Erste konkrete Informationen zu unserem Fly-In in Rangsdorf wurden im Juni 2005 beim „Internationalen Bücker Fly-In“ in Grenchen, Schweiz, von Reinhard Rötzer verteilt – das Ergebnis war ein eindeutiges Interesse in der Bücker-Szene einmal in Rangsdorf landen zu dürfen!

Beim Bücker Fly-In 2005 sollte es sich nicht „nur“ um Außenlandungen handeln, wie in den Jahren 2000 und 2001, sondern um eine „richtige“ Luftfahrtveranstaltung. Das bedeutete, dass während des gesamten Veranstaltungszeitraumes geflogen werden konnte und nicht jeder Pilot extra eine Außenlandegenehmigung beantragen musste, welche ja dann auch nur für eine Landung und einen Start gegolten hätte. Dieser große Unterschied zu den vergangenen Außenlandungen hatte aber einen für uns unerwarteten Vorbereitungsaufwand zur Folge.

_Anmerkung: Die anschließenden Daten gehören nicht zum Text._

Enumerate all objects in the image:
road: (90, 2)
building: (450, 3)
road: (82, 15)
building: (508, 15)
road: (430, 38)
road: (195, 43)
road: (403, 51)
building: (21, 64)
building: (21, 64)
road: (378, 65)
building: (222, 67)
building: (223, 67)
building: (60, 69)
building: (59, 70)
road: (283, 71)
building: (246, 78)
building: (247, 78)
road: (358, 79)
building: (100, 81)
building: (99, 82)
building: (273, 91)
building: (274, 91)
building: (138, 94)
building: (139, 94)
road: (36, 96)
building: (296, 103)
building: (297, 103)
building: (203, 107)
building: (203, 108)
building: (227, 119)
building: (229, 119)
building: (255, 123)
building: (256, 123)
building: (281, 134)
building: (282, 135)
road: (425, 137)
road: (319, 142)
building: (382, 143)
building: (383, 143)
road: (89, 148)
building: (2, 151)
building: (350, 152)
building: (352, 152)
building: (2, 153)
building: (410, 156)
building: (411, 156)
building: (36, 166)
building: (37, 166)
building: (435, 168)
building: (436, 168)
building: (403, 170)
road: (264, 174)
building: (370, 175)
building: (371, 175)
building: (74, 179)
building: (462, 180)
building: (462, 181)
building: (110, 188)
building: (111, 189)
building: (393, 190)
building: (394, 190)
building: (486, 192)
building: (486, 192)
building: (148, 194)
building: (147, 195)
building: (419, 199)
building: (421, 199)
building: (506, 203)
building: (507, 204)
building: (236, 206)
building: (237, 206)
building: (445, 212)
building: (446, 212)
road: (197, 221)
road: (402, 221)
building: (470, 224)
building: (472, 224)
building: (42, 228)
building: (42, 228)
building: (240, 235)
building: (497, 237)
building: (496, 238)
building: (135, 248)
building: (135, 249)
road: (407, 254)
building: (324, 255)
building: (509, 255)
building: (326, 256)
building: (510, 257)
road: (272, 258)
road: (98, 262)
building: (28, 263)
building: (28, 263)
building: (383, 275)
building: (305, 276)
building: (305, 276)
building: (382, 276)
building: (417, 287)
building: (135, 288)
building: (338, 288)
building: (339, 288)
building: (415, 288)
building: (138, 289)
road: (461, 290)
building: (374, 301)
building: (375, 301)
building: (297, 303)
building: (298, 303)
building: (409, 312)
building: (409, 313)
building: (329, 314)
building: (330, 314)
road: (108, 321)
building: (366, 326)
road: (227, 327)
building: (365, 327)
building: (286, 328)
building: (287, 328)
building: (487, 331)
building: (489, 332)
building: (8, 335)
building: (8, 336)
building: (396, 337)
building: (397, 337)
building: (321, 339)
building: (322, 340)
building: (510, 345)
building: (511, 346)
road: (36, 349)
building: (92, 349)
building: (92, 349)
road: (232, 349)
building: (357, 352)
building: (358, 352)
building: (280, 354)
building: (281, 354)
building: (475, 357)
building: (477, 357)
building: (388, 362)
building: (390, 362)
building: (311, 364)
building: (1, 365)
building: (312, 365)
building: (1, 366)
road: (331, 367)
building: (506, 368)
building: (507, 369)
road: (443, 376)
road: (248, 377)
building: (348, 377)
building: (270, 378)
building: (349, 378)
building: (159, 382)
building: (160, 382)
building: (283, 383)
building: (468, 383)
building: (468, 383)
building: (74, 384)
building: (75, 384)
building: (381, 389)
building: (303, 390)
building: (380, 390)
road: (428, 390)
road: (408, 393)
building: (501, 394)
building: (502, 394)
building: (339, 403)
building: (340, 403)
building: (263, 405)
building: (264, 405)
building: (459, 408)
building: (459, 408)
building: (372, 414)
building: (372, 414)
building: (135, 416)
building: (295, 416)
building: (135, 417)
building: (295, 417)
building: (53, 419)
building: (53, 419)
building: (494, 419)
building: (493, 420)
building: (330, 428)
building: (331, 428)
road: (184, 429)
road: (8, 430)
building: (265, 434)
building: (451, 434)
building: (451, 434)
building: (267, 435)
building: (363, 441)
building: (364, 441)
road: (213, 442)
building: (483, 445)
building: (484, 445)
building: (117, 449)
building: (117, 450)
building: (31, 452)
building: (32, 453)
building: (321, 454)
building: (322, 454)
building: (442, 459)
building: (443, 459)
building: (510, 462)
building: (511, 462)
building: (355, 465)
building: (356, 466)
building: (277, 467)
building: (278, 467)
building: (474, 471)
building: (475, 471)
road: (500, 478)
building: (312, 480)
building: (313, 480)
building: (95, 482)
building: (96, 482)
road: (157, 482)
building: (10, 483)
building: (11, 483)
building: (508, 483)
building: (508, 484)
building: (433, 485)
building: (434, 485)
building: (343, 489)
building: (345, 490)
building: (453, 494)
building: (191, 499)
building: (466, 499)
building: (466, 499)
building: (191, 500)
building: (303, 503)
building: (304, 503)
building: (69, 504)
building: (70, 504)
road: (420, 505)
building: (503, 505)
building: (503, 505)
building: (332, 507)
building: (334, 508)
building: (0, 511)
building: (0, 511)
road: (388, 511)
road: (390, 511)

Mitte Juli war dann klar, dass seitens der Behörden die Veranstaltung grundsätzlich durchgeführt werden kann. Die Luftfahrtbehörde hatte uns jedoch bereits zu diesem Zeitpunkt mehrere Auflagen erteilt, welche erheblich von denen der zwei vergangenen Außenlandemöglichkeiten abwichen. So war z.B. die Schaffung einer Graspiste in den Maßen 600m x 30m mit Sicherheitsstreifen erforderlich, sowie Abrollwege an beiden Enden und einer anschließenden Abstellfläche für 40 Flugzeuge. Die Auswirkungen dieser Auflagen wurden vom Vorstand des Vereins sorgfältig geprüft: ohne weitere Einnahmen überstiegen die zu erwartenden Kosten der Veranstaltung klar die finanziellen Möglichkeiten des Vereins!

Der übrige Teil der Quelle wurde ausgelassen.